Ya que no es un trabajo difícil, reunimos las inconsistencias más evidentes de la marca de Ivanka y las comparamos con la “línea de pensamiento” que se supone que su papá tiene, pero que igualmente no aplica. Porque así son los Trump.

“Contratar y comprar americano”

Donald Trump ha enfatizado, prácticamente durante toda su campaña y lo que lleva de gobierno, en que las empresas contraten estadounidenses y los clientes solo compren cosas hechas en el país; llevando el lema de “America first” como una bandera para que los inmigrantes dejaran de “destruir sus trabajos y robarse sus compañías”. Sin embargo, Ivanka prefiere construir su marca personal a costa de fábricas fuera del país que cobran mucho menos que la mano de obra estadounidense. En especial las de Indonesia, Bangladesh, India, Vietnam y China, que son increíblemente baratas y para nada éticas.

“Women Who Work”

Tomando en cuenta que Ivanka Trump sacó un libro llamado “Women Who Work”, con la intención de empoderar a las mujeres emprendedoras y defender sus “derechos”, uno se esperaría que la hija del presidente de los Estados Unidos vería en su proyecto personal una forma de incluir a las mujeres de una manera justa.

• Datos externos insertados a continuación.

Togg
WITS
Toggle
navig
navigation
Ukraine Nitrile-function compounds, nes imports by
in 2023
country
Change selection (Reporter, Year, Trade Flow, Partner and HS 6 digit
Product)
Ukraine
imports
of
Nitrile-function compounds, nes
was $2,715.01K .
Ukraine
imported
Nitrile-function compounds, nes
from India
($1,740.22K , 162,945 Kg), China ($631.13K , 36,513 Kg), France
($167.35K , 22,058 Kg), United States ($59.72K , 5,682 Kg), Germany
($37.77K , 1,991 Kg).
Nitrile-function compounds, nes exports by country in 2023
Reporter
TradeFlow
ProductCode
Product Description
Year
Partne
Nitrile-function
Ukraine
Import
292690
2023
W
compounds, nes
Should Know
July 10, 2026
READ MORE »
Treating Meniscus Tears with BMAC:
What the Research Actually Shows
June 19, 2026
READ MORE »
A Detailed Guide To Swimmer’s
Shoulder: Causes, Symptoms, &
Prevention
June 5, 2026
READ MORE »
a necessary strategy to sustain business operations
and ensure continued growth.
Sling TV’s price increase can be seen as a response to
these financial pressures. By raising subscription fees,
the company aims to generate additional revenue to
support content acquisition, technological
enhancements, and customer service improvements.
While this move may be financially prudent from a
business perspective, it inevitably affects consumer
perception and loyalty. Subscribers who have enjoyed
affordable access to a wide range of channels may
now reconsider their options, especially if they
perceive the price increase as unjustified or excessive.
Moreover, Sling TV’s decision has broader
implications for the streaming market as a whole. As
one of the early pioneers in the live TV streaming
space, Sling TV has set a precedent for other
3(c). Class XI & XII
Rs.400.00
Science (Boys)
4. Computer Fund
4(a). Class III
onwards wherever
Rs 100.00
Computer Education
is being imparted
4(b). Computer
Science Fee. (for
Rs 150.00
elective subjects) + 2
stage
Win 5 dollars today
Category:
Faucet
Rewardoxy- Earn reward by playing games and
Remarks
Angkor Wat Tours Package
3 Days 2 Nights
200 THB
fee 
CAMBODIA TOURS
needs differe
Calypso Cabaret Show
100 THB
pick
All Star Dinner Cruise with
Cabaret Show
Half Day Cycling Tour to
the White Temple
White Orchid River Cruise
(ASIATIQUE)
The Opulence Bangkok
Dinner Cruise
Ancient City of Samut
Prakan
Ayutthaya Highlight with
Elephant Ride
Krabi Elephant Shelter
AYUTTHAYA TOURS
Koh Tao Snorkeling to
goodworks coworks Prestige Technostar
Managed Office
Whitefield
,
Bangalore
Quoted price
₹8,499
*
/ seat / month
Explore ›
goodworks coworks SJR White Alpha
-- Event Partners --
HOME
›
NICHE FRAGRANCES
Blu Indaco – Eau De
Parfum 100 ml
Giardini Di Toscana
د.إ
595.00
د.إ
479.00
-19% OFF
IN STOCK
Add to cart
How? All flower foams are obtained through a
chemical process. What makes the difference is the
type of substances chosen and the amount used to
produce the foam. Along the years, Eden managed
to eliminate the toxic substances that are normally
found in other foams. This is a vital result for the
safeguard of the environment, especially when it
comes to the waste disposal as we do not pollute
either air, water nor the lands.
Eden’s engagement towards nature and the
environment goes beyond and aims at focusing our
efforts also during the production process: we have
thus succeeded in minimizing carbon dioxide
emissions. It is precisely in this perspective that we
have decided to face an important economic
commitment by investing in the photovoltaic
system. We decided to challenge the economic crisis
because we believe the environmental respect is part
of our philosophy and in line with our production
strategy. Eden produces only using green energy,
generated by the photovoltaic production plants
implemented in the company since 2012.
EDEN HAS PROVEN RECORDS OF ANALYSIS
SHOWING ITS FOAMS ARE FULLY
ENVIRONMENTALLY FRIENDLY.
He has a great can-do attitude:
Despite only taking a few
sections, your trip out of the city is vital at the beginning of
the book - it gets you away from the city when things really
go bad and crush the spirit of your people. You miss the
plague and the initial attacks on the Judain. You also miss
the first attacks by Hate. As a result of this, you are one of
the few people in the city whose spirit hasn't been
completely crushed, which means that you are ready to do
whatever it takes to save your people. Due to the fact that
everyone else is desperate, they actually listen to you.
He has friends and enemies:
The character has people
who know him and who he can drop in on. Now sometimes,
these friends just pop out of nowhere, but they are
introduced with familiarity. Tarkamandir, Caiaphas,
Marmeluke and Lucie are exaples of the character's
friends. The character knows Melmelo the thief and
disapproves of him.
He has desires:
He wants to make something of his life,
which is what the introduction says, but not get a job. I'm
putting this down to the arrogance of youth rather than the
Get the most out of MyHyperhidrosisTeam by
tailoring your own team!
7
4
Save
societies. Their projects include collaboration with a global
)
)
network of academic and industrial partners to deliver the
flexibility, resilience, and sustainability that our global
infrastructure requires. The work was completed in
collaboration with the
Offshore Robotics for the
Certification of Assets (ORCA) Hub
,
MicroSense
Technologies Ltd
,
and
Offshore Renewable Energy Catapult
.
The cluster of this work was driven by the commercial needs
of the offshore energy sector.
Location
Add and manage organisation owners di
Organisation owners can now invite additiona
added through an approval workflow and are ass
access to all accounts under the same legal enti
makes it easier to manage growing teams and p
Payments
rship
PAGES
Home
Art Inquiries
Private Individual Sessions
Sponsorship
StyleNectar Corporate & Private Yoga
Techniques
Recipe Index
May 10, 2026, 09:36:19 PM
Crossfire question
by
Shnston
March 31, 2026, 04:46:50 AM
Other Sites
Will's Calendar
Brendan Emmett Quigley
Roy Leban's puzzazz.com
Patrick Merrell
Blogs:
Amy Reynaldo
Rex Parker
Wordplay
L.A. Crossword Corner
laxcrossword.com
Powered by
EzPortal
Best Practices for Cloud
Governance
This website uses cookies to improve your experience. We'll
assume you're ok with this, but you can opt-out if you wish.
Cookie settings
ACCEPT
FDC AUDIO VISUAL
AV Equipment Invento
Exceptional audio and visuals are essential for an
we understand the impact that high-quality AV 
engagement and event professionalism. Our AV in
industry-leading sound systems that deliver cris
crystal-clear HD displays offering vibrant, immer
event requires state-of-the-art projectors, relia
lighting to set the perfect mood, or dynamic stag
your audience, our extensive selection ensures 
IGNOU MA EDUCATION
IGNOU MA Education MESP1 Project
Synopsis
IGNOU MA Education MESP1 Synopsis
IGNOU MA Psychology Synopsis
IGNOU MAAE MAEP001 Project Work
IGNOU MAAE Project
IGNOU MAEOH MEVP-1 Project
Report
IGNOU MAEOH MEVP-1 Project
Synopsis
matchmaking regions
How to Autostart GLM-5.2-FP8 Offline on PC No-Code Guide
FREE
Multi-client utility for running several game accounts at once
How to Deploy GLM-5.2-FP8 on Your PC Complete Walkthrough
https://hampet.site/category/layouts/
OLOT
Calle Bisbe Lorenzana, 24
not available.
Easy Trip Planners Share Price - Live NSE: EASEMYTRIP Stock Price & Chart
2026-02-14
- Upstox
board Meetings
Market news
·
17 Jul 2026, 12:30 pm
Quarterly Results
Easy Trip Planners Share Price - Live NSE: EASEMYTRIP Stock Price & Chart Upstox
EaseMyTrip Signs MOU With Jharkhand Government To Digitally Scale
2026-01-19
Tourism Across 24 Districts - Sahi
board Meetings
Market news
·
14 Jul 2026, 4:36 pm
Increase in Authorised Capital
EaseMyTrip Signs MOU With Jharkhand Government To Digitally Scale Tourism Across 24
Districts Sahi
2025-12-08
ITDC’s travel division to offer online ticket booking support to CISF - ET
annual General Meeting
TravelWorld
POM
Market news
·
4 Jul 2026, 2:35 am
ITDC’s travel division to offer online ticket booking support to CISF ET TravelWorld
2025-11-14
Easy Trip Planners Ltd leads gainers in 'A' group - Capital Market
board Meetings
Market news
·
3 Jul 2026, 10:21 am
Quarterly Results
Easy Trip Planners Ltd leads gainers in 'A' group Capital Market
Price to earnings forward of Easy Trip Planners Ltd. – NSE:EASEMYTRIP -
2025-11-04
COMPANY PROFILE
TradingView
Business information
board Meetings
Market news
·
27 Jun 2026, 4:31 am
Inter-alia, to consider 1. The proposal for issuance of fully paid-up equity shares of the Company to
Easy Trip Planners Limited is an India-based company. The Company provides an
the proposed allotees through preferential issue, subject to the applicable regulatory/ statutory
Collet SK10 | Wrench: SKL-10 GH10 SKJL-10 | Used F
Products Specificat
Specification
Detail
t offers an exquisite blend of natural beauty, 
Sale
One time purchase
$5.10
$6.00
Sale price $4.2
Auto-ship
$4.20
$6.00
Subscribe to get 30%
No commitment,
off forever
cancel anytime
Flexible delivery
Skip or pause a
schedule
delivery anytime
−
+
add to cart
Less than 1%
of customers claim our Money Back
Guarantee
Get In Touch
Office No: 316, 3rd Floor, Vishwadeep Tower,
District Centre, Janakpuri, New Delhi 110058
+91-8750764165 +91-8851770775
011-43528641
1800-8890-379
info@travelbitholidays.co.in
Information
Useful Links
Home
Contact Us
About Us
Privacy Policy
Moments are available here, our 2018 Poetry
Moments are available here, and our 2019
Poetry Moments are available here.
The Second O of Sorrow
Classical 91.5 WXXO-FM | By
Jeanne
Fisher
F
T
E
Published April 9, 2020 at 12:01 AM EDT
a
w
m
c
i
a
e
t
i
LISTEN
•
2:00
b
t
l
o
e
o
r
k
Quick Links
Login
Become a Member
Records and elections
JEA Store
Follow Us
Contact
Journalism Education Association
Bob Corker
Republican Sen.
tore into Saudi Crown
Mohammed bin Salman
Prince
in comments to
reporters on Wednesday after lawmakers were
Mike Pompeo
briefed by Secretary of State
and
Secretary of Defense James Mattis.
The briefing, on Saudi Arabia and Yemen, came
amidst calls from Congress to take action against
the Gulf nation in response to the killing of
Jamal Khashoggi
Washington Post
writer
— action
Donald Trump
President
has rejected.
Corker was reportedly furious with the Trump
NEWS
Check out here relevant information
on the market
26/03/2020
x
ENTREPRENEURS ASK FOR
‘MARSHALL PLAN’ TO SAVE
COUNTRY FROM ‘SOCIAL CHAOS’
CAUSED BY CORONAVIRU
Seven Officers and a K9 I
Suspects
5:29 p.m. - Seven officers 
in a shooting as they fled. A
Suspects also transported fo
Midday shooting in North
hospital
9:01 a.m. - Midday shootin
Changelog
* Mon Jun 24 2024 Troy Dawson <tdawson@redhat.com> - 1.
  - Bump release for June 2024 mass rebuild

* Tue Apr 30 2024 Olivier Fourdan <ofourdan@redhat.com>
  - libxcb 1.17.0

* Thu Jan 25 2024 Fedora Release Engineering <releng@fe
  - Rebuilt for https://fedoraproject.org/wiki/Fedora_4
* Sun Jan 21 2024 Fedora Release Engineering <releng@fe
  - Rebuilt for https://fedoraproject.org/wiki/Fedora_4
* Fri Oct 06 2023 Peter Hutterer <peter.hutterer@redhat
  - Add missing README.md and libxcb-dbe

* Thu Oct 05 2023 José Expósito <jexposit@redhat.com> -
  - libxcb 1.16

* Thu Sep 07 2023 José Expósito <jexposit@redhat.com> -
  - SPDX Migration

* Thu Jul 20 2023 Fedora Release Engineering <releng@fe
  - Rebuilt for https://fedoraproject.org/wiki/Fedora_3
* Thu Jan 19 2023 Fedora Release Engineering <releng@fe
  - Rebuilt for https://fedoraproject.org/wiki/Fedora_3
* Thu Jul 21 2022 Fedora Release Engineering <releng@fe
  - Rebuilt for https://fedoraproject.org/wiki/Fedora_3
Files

Pues, es todo lo contrario.

La línea de Ivanka Trump está hecha en su mayoría por mujeres mal pagadas en fábricas del extranjero, que han reportado horarios de trabajo ilegales, horas extraordinarias sin pagar, cargos por deudas, y restricciones para que solo puedan visitar a sus hijos una vez al mes. Justo lo que su libro defiende.

“Seguridad laboral”

Aunque la seguridad laboral es uno de los temas favoritos de Trump, solo cuando se trata de trabajadores americanos, nada de inmigrantes ni clase obrera de otros países, la seguridad no es una prioridad en las fábricas en donde se producen las prendas de Ivanka.

Las mismas fábricas están en mal estado, algunas ni cuentan con vías de aire, ventanas o cualquier solución para evitar los sofocos, los trabajadores son explotados, no tienen los beneficios de pertenecer a una corporación y muchas veces se exponen a largas jornadas de trabajo a cambio de sueldos que ni siquiera se consideran “propinas” en Estados Unidos.

Puede que los Trump tengan un mensaje claro de lo que se debe hacer para “Make America Great Again”, pero si ni ellos pueden seguir sus propios ideales, menos se lo pueden exigir a las compañías que siguen sus pasos.